Holding it in the hands and it feels solid and somewhat hefty. It weighs in at just under 800g. There’s no flex to it, as it sports an aluminium enclosure and a steel mounting plate.


The aluminium enclosure is anodised in silver and the finish looks very clean and smooth. And Vortex have continued with their very simple and minimalistic cases with their new keyboards. It is straight up just a slim rectangular box, although the edges are chamfered just a tiny bit, so the edges aren’t sharp, and it’s comfortable to hold in the hands.


And again, the case is quite low profile. About as low profile as it gets with mechanical keyboards with full sized MX keyswitches, with the case measuring at just over 11mm thick.

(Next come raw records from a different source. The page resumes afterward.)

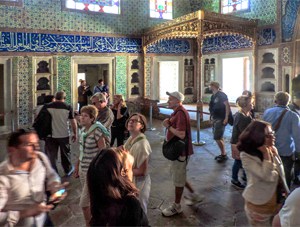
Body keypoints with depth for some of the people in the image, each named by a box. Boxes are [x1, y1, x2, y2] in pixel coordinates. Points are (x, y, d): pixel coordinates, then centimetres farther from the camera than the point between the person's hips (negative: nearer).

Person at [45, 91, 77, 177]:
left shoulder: (48, 107, -1)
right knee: (65, 154, 17)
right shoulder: (68, 107, -6)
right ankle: (68, 170, 33)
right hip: (64, 135, 0)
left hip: (50, 135, 1)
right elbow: (73, 122, -3)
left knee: (51, 155, 10)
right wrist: (75, 133, 8)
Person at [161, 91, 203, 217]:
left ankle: (176, 206, 20)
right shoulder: (177, 112, 11)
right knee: (176, 174, 22)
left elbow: (181, 134, -29)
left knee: (178, 178, 4)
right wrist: (169, 122, 5)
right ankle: (193, 195, 35)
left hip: (180, 150, -11)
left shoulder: (181, 113, -22)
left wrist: (168, 126, -20)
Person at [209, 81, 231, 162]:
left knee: (217, 138, -10)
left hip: (220, 119, -9)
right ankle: (223, 154, 22)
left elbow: (227, 106, -18)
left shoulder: (221, 95, -12)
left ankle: (224, 155, 2)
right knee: (219, 137, 13)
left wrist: (226, 118, -23)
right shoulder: (213, 96, 13)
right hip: (215, 119, 9)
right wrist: (212, 117, 14)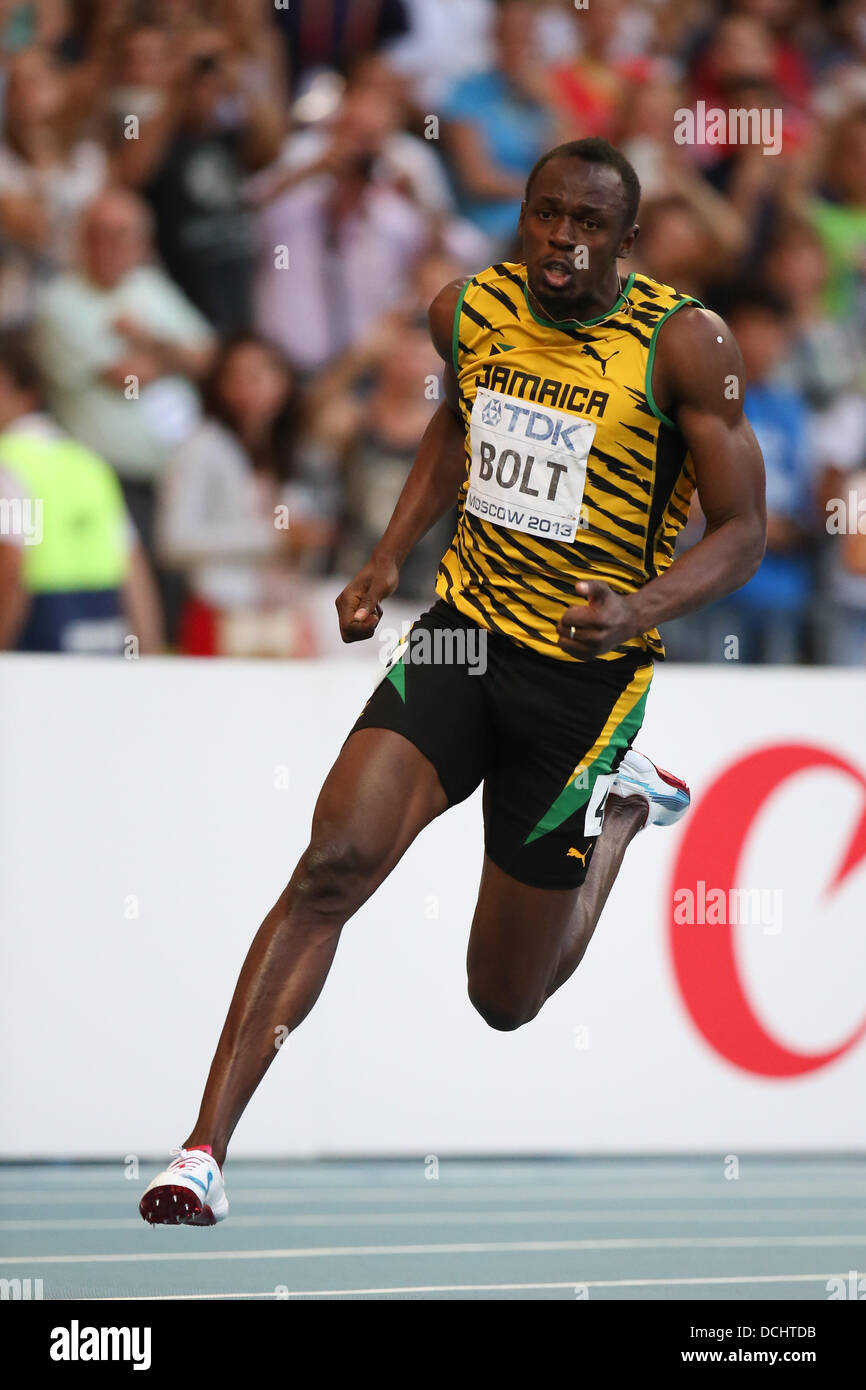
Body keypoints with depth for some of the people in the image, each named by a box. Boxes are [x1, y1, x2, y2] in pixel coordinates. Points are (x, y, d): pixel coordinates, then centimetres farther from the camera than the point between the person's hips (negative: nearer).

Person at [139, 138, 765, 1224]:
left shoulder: (681, 345, -14)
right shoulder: (470, 311, 0)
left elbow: (741, 533, -11)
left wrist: (642, 608, -30)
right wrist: (389, 558, 12)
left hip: (584, 674, -3)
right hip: (460, 639, 3)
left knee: (507, 999, 8)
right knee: (335, 861, -22)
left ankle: (622, 806, 39)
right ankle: (204, 1149, -22)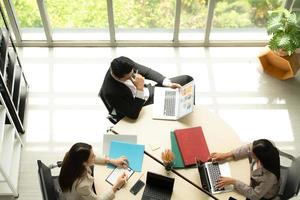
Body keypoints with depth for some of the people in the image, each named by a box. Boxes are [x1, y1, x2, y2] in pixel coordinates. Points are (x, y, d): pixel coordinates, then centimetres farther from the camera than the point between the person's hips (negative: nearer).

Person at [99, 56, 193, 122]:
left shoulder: (124, 64, -23)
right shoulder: (111, 92, -38)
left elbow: (147, 71, -10)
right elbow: (133, 114, -34)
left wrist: (169, 83, -21)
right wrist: (139, 89, -42)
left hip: (149, 91, 6)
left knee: (187, 79, 4)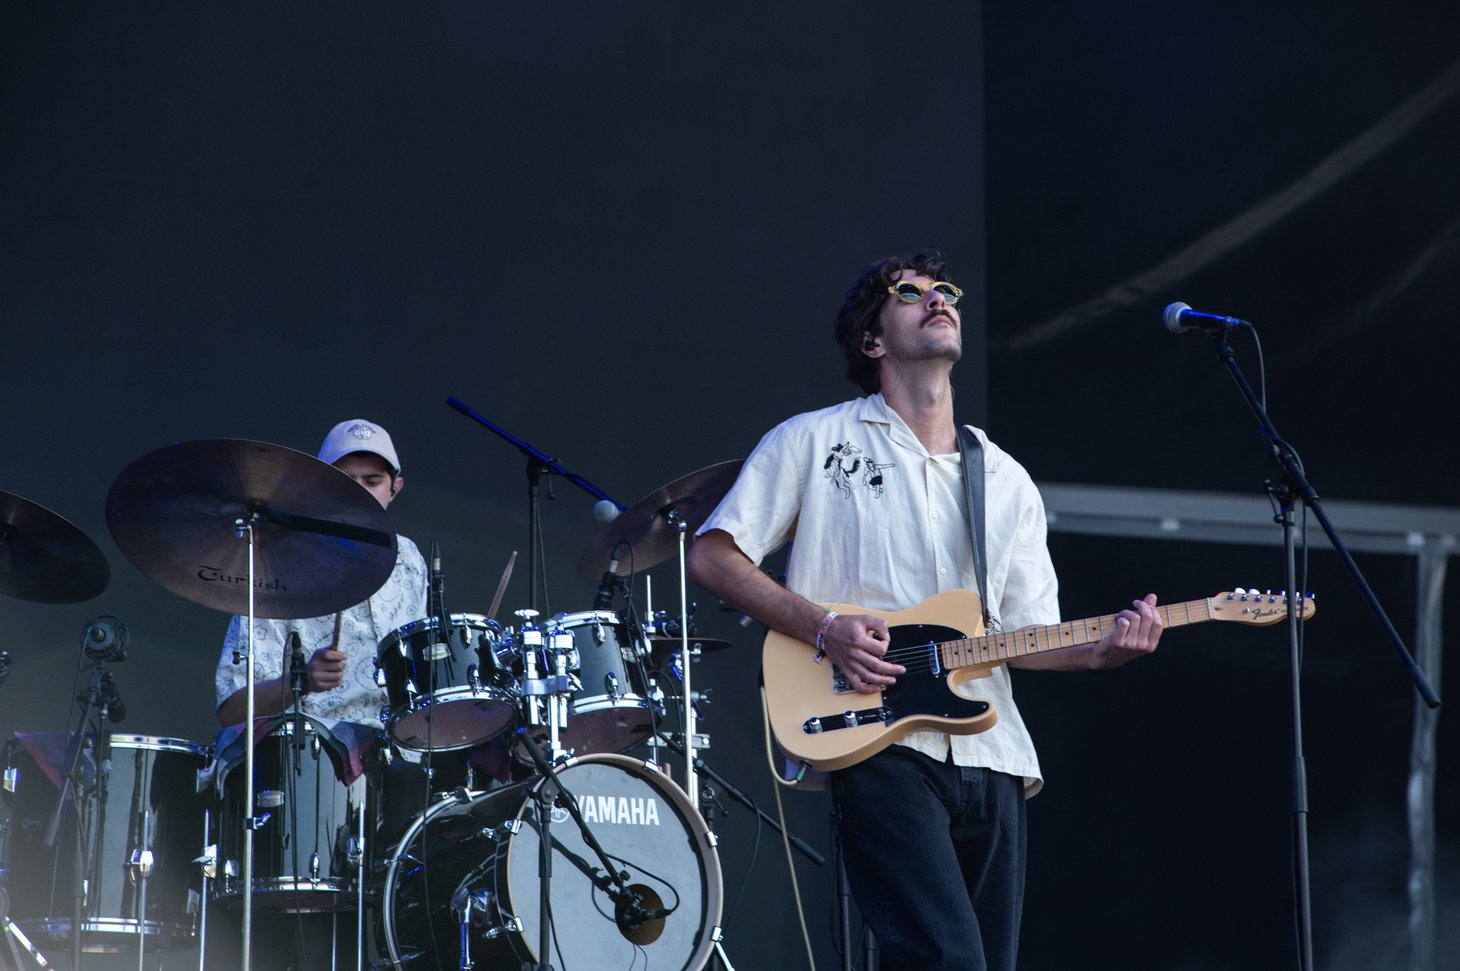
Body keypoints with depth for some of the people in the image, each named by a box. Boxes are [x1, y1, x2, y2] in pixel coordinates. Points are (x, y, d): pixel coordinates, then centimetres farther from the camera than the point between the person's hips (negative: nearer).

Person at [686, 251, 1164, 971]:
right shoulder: (813, 442, 6)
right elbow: (710, 557, 2)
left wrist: (1099, 651, -6)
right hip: (877, 747, -6)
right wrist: (825, 627, -10)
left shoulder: (1006, 481, 19)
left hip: (991, 761, 6)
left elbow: (1028, 631, 15)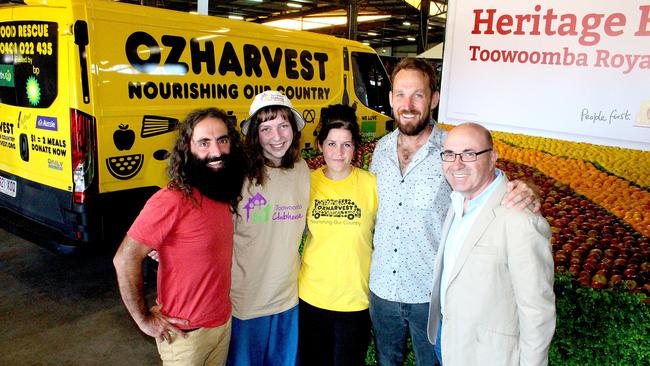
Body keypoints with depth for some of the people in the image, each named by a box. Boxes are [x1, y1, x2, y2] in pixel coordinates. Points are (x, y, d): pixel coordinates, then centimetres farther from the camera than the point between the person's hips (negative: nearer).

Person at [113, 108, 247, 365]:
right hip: (185, 332, -6)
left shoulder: (224, 194, -1)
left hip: (224, 322, 7)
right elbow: (125, 260, -22)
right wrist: (144, 319, -15)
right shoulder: (173, 200, -24)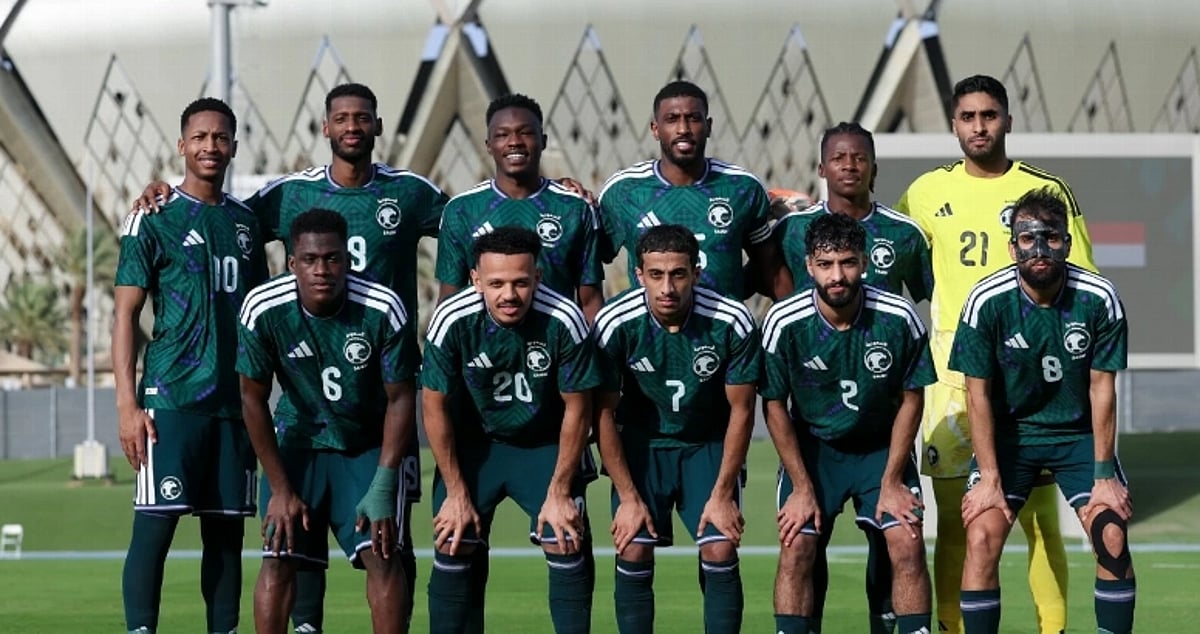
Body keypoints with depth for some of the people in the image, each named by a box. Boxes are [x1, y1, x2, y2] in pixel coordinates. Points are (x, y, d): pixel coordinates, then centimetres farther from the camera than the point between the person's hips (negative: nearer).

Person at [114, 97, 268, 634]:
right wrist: (128, 404, -11)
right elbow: (125, 314, -3)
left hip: (234, 403, 5)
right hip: (171, 401, -5)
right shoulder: (154, 219, -1)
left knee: (226, 530, 7)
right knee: (155, 525, -8)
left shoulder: (245, 222, 15)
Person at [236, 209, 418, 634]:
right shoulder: (263, 310, -20)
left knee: (382, 554, -14)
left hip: (368, 444, -1)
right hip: (298, 442, 1)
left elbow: (400, 399, -11)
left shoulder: (384, 310, -23)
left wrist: (382, 486, -15)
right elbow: (253, 399, -8)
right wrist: (281, 489, -8)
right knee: (278, 559, -8)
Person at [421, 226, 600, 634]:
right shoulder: (452, 321, -23)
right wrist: (456, 492, -8)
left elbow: (576, 409, -12)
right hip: (474, 443, 1)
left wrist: (559, 492, -10)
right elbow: (434, 406, -11)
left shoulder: (564, 321, -25)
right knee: (452, 546, -6)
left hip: (546, 444, -1)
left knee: (567, 546, -12)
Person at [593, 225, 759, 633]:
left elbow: (741, 411, -9)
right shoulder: (615, 323, -20)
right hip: (641, 445, 0)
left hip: (709, 445, 0)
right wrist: (628, 497, -11)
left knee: (721, 552, -13)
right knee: (633, 553, -11)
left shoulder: (733, 322, -20)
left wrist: (722, 495, -9)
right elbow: (605, 414, -10)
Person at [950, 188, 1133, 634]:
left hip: (1079, 432, 1)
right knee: (982, 535, -17)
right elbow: (978, 393, -11)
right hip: (1008, 433, 0)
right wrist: (989, 477, -15)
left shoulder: (1099, 299, -15)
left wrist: (1104, 475, -11)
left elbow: (1101, 389, -8)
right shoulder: (987, 301, -17)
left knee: (1112, 535, -16)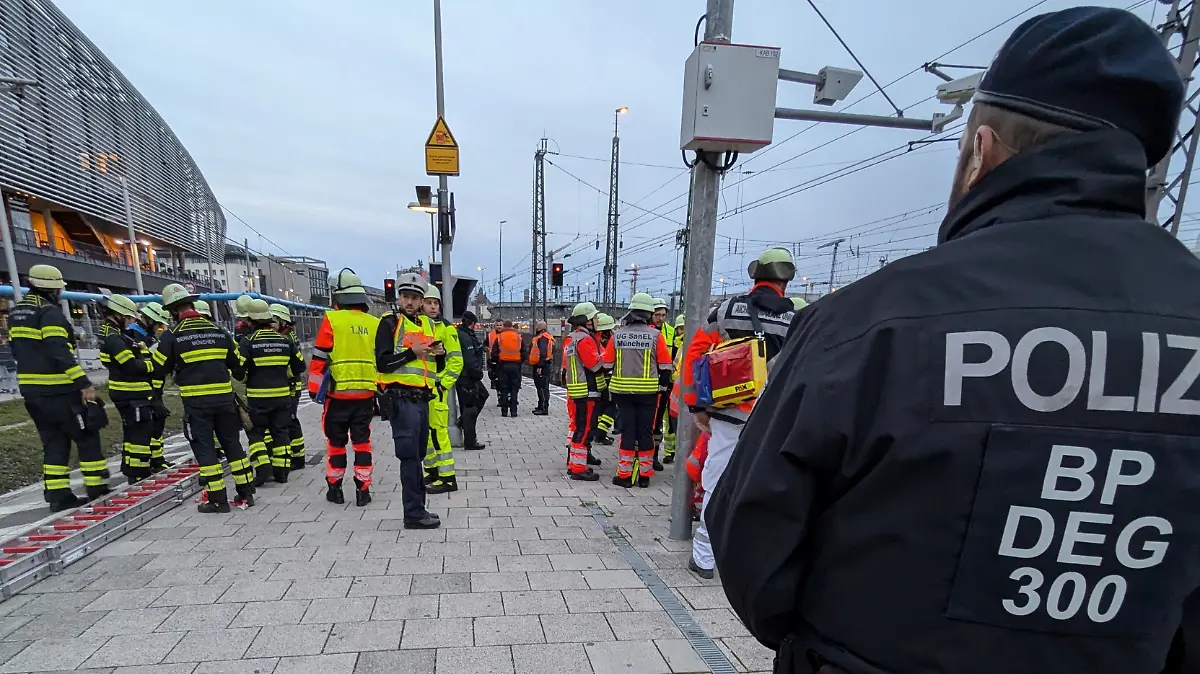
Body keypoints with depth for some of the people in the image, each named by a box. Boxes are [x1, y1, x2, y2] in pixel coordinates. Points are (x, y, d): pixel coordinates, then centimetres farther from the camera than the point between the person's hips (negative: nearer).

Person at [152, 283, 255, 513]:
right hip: (224, 397, 4)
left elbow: (159, 370, 1)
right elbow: (238, 365, 11)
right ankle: (245, 493, 15)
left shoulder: (172, 336, -6)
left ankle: (218, 500, 5)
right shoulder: (219, 332, 6)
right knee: (232, 444, 11)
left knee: (205, 448, 3)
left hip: (196, 401, -3)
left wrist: (154, 352, 20)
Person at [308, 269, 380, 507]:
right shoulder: (375, 324, 3)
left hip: (338, 394, -2)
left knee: (336, 442, 12)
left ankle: (335, 489, 22)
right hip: (366, 394, 3)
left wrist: (314, 389, 2)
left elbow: (319, 358, -7)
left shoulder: (332, 320, -8)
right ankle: (363, 491, 10)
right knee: (362, 442, 9)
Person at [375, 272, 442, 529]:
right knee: (409, 456, -6)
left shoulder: (427, 324, 16)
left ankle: (417, 508, 25)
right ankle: (414, 513, 1)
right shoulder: (390, 323, -4)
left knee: (417, 455, 15)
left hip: (421, 398, 7)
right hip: (401, 399, -7)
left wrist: (440, 352, 3)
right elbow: (382, 363, -12)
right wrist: (412, 353, -19)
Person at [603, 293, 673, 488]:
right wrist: (663, 388, 9)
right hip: (648, 391, -1)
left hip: (622, 391, 2)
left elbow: (608, 364, 5)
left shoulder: (617, 335, 0)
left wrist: (613, 387, 20)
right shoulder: (656, 335, -6)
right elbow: (665, 367, -3)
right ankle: (645, 475, 15)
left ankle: (624, 474, 10)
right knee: (646, 431, 8)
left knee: (627, 431, 8)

I have their other recent additions to their lineup, and they’re pretty much the exact same thing, but keeps the light silver appearance of the Race 3. And this low profile case presents a floating key design, so we can see that the keyswitches are exposed from the sides. And with the fact that it doesn’t extend past the keycaps, essentially having no bezel, it’s pretty much the minimum in what a metal case can be. And you will either like it in how it looks, or feel that it is a bit lacking, especially in comparison to other metal enclosures which boast larger bezels and heftier cases.




On top we have these really nice SA profile keycaps. This is another thing that Vortex have been playing around with, being their SA keycap profiles.


These are R3 uniform keycaps. So they all have the same height and profile, as opposed to sculptured, which many people prefer especially for SA keycaps. And these are quite tall as well, being quite the opposite to their DSA variant.

They also give the keyboard a unique and classic look that will catch peoples eyes, with a classy white and grey colourway, with black legends. And these are dye sublimated legends, making them very durable, and these are also PBT keycaps. And this is a pretty unique thing in the market, having dye subbed PBT SA profile keycaps. And in turn, these are that standard normal slightly textured PBT plastic, rather than the more usual smooth feeling keycaps from Signature Plastics and MaxKey’s.


They’re also somewhat thin, at about 1.2-1.3mm thick.




As seen before, we do get a couple of extra keycaps to spice it up a bit. So we have red and blue versions for the escape, both enters, and the numlock key. However for the space bar we have these purple pinkish space bars. And these extra keycaps are an awesome inclusion for that bit of personalisation, especially in this SA profile.




Being a Vortex keyboard, the keyboard is of course programmable onboard. And looking at the manual, it literally says to refer to the POK3R manual, because it’s using the exact same onboard programming method as their other keyboards. However they’re also working on their interface which I think will be web based, and will in time support most of their keyboards.


Watch video for programming demonstration.





So overall, it’s another unique addition to the growing Vortex lineup. The keyboard looks very sleek and is very minimal. The SA profile keycaps add an alternative look to most keyboards, and it’s nice that they included some extra keycaps.


The case is very minimalistic, essentially being a bezel-less design, and is quite low profile. However I feel that you will either like it or not, as it isn’t as substantial and full like other metal enclosed mechanical keyboards. And in turn, it is quite light, however the build is solid.


We get the tried and tested Vortex style on board programming, which is limiting to some, however some time in the future, they will release their web based GUI.


But it’s main draw point is its unique layout and the ability to house a numpad in a tenkeyless sized keyboard. I personally don’t get the most use out of it, but it can be very useful for different applications, or when switching between modes of use.


I’m just happy to see more variety, and that’s what Vortex are quickly being known for.